Archer Method: an Expert's Guide to Winning At Casino 21

I have always been, and will always be, highly skeptical when it comes to books claiming to be a method of beating the odds at casino games. I've looked at books on how to play craps (play Come and Don't Come for the best odds), but the best one can do at craps is lose, no matter how well one plays the game: that's why casinos have the game. Roulette is for losers. One-Armed Bandits are for losers and fools. Was there ANY casino game, I wondered, where a player who knew the odds could come out ahead? Rational thought say the answer to this is "No." If it were otherwise, casinos would not have such a game on their premises. It only stands to reason: casinos are in the business of taking money from fools as quickly as possible.

The word "gamble" does not apply to casino games: there is no gamble--- you will lose! Millions of people who visit Las Vegas and Reno will tell you this fact, if they would only wake up and notice how much money they lose. The very existance of casinos confirms that fact. It is a fool's errand to go to a casino, put money on the craps table, or the roulette table, or placed on the Keno bar, or put in the slot machines, and expect to receive more money than one put in. I believe the same is true at the Twenty-One (Blackjack) tables.
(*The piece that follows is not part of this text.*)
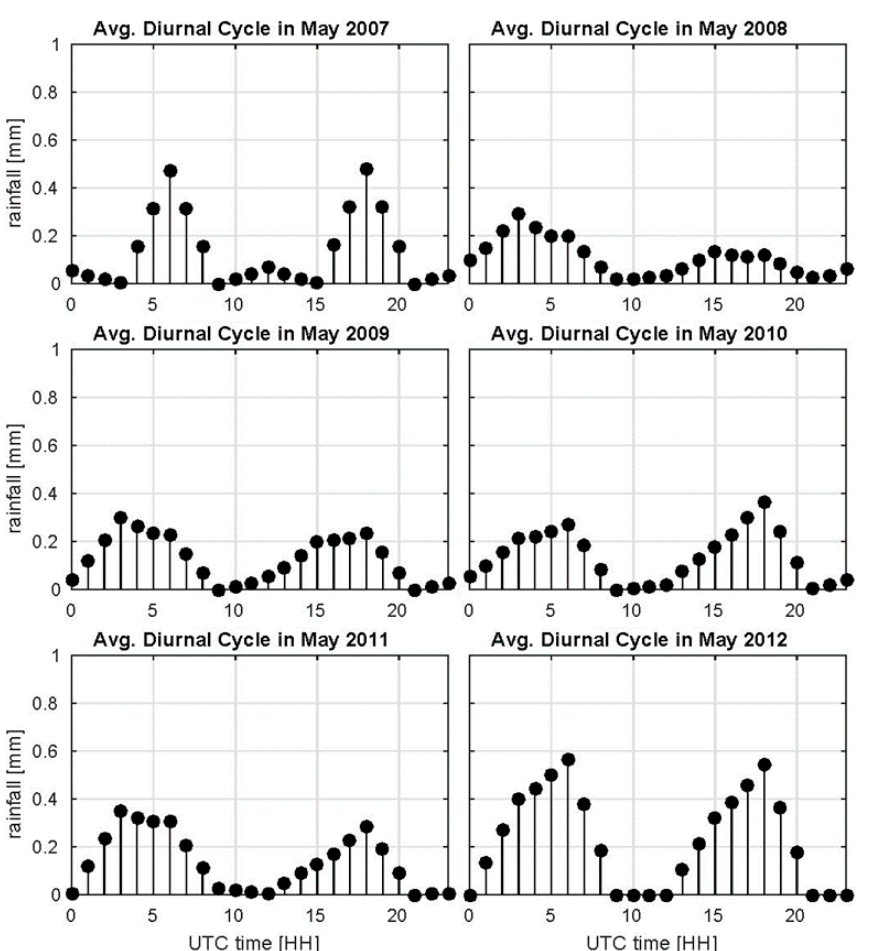
Figure 12. Average diurnal cycle of TRMM 3B42 rainfall accumulations for the month of May. The diurnal cycle is marked by a bi-model precipitation pattern with peaks in morning and evening. Only pixels within the midland area marked by Figure S1 with monthly rainfall totals greater than 25 mm/month were considered for this analysis.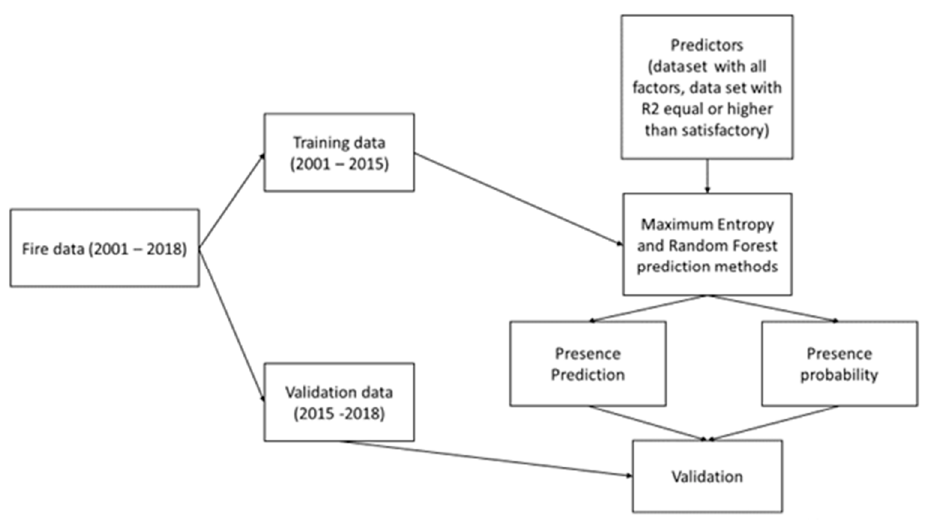
Figure 3. Long-term fire risk modeling methodology.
Mr John Archer thinks otherwise. In 1973 he wrote a book called The Archer Method. An Expert's Guide to WINNING AT 21. (ISBN 0-87980-328-2) His book explains his method, and gives a brief history of how the method evolved. (Basically he took the existing "basic method" and refined it.) I read the book and remained a skeptic.

Ah, but the challenge of actually winning, consistantly, at Twenty-One! Wouldn't that be a lot of fun? Never mind profitable: it would be FUN! I am not a gambler, nor am I stupid (as a rule): I therefore do not go to casinos and play their games. However, the Archer Method does yield itself to statistical study via simulation. The rules are firm: a computer can follow them, and never make a mistake.
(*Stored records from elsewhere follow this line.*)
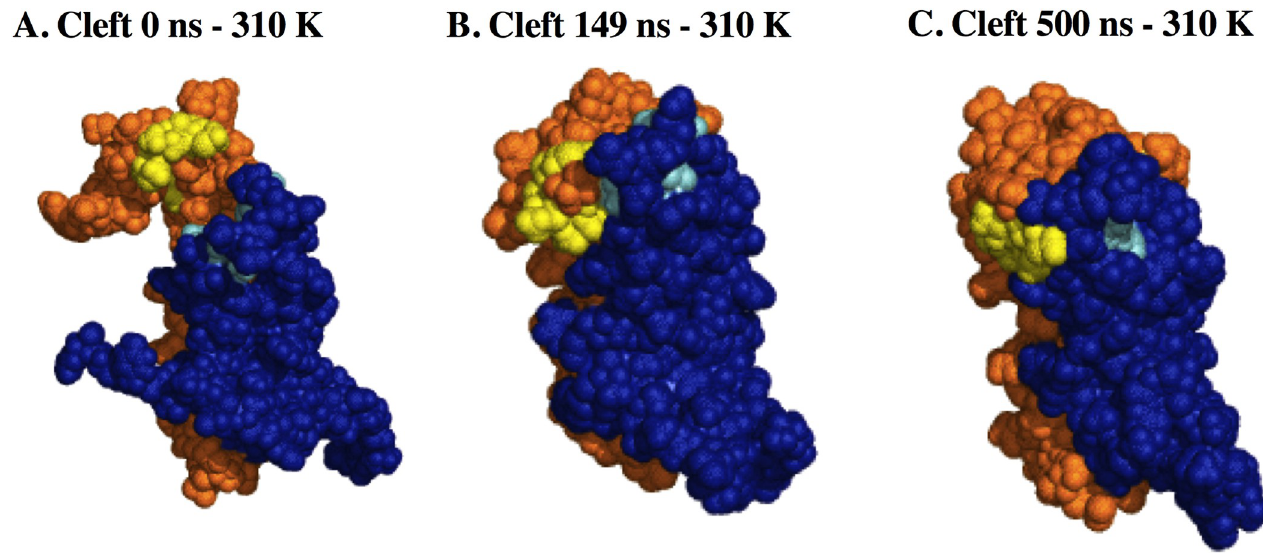
Fig 8. Cleft formation in EsxG EsxH dimer at 310 K. (A). 0 ns. (B). 149 ns. (C). 500 ns. Blue represents the EsxG monomer. Orange represents the EsxH monomer. Residues involved in cleft formation are presented in light blue (EsxG) and yellow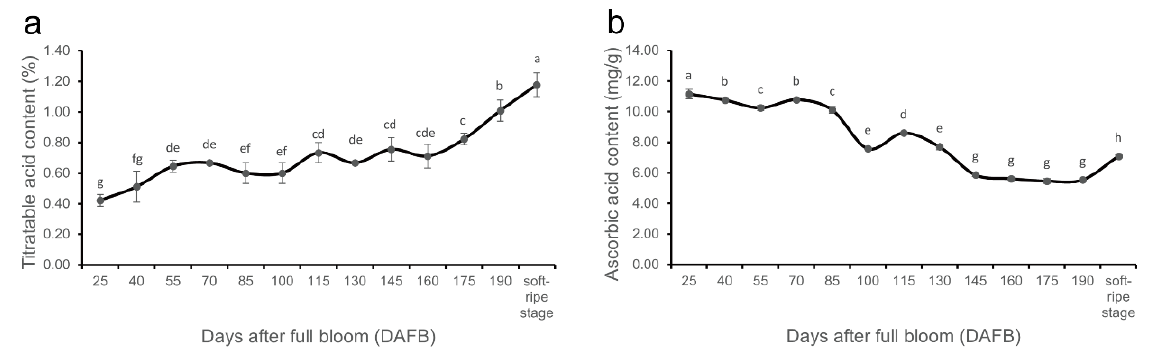
Figure 2. Dynamic changes of titratable acid content and ascorbic acid content during fruit devel- opment of A. eriantha ‘Ganlv 1’. ( a ) Changes of titratable acid content during fruit development of ‘Ganlv 1’; ( b ) Changes of ascorbic acid content during fruit development of ‘Ganlv 1’.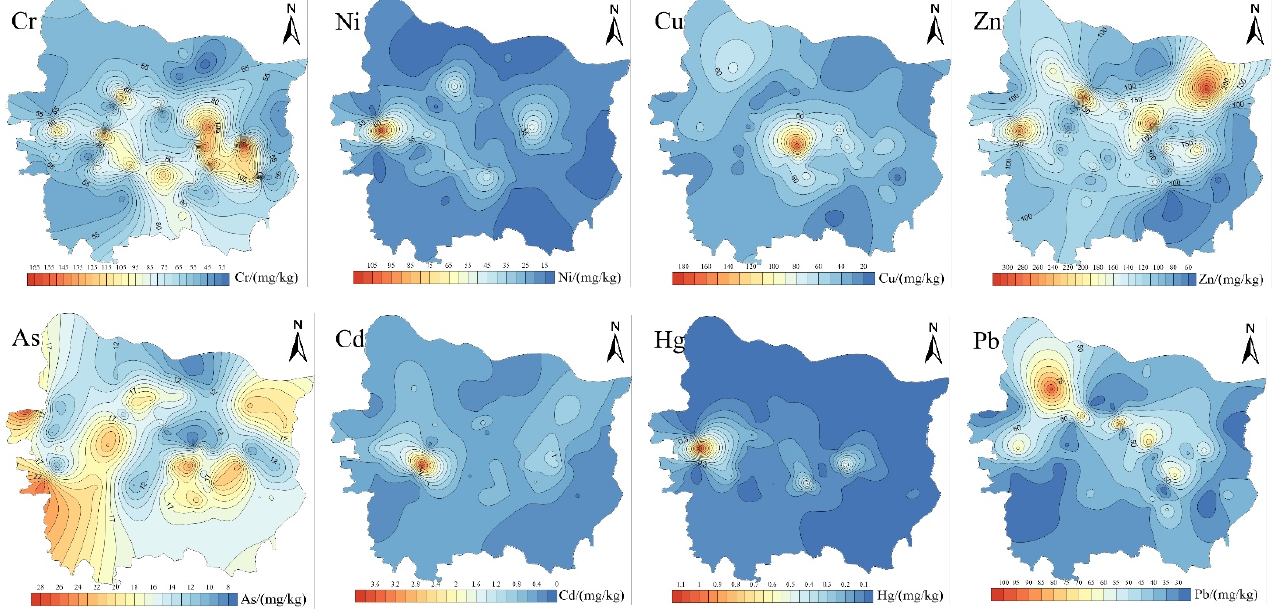
Figure 3. Spatial distribution of PTE concentration in road dust of Zhengzhou.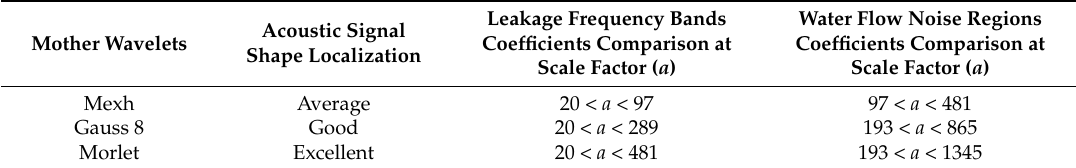
Table 1. The comparison of most correlated mother wavelets parameters regarding the acoustic signal.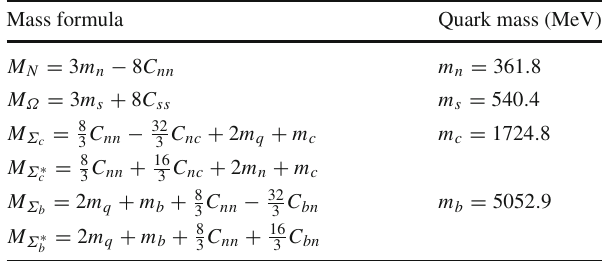
Table 5 The effective constituent quark masses extracted from con- ventional baryons Mass formula Quark mass (MeV)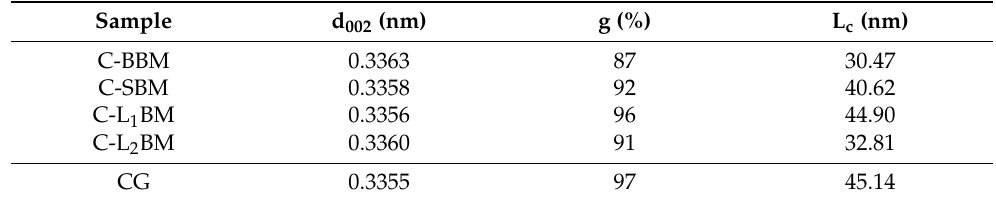
Table 3. Structural parameters calculated for the graphite samples. CG stands for commer- cial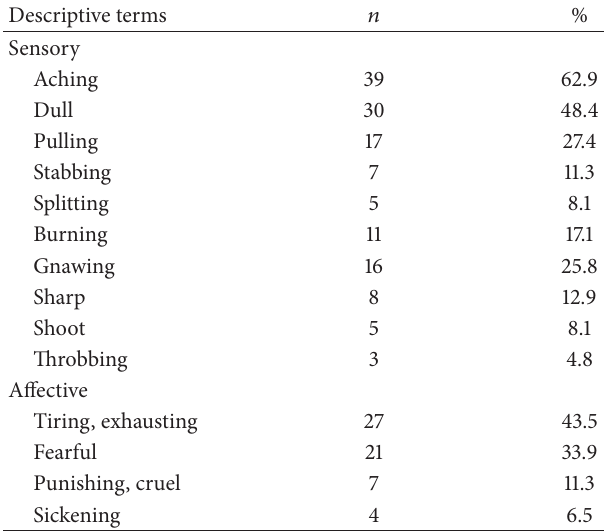
Table 2: Percentage of patients experiencing pain who selected a term to describe it.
I decided to write a computer simulation that follows the Archer Method. The simulation has various "switches" one may throw that changes from the "basic method" Archer eventually improved, to the actual Archer Method.
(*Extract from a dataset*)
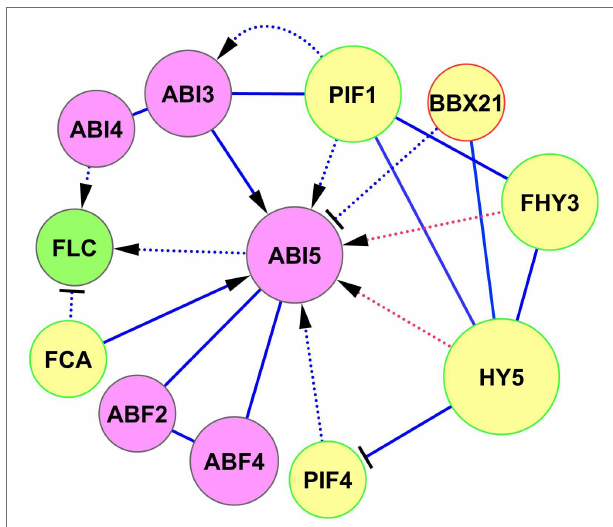
FIGURE 3 | Crosslinking of ABA and light signaling on ABI5. Solid lines represent protein–protein interactions presented in PAIR, BioGRID, and IntAct, and dotted lines represent transcriptional regulation. ABA-responsive element binding factors of the ABA signaling network, such as ABF2, ABF4, and ABI3 (involved in abiotic stress defense and stress memory) cooperate with ABI5 to jointly regulate its function. Light signaling proteins PIF1, PIF4, FHY3/FAR1, and HY5 activate the expression of ABI5 , whereas BBX21 inhibits its expression. FCA activates ABI5 by protein–protein interaction and jointly with ABI5 regulates expression of FLC . FLC and FCA are proteins that substantially reduce plant water use and are important for heat and cold adaptation. Red activator lines from FHY3/FAR1 and HY5 indicate cooperative effects HY5, DET1, and FHY3 signaling on ABI5 function (see also details in Figure 4 ). Abbreviations: ABI3,4,5, ABA insensitive 3,4,5; ABFs, abscisic acid responsive elements-binding factors; PIFs, phytochrome-interacting transcription factors; HY5, transcription factor HY5 (protein long hypocotyls 5); BBX21, B-box zinc finger transcription factor BBX21; FHY3/FAR1, far-red elongated hypocotyls 3/protein far-red impaired response 1; FCA, flowering time control protein; FLC, MADS-box protein flowering locus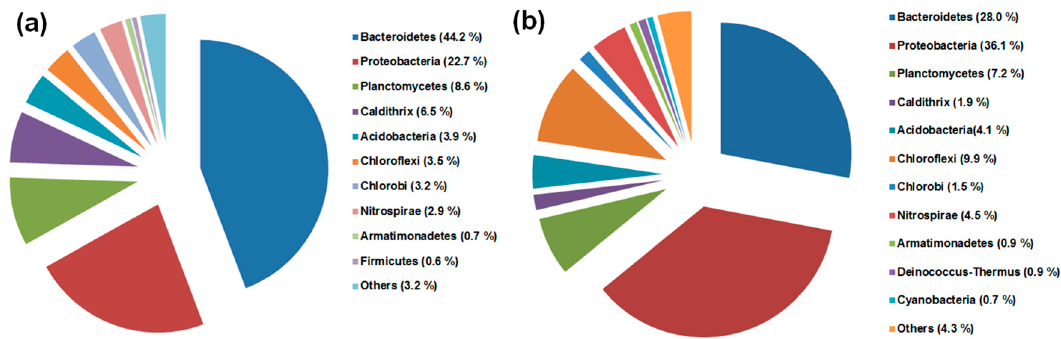
Figure 4. Phylum distribution of microbial communities. Minor phyla less than 0.5% of total sequences are grouped as “others”. ( a ) Mixed liquor from domestic wastewater (DWW); and ( b ) mixed liquor from hospital wastewater (HWW) in the hospital wastewater treatment plant.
When I ran the simulation under the "Basic Method," (the computer plays the dealer and the player), the "Player" consistantly tied the dealer in wins and losses. This is what Archer said I would see, though I didn't believe him. (Hell, I still do not, and I saw it with my own eyes--- I suspect an error in my simulation programming).

When the Archer Method's most basic improvement ("casing" the deck with a very simple counting system) is turned on, the "Player" consistantly wins, albeit slowly. More specifically, the player (with the basic method plus the Archer "casing" method) wins and loses hands on about a 1:1 ratio. However, the casing method yields a profit via the player knowing when to wager the minimum and when to increase the wager. When all of the "bells and whistles" in the Archer Method are turned on, the "Player" consistantly wins faster.

This comes as a vast surprise to me. I still suspect some errors in my simulation, and I'm going through the code (Visual BASIC 3.0) and a complete print-out of hundreds of hands dealt, to see if there is an error.

The book is 204 pages, counting the index. The method is rather easy to learn, though it takes much practice. Simple graphs and one- or two-page summaries of the method are included. If you are interested in the game of Twenty-One, you should go to the library and look up this book. (I got a copy from Amazon Books.)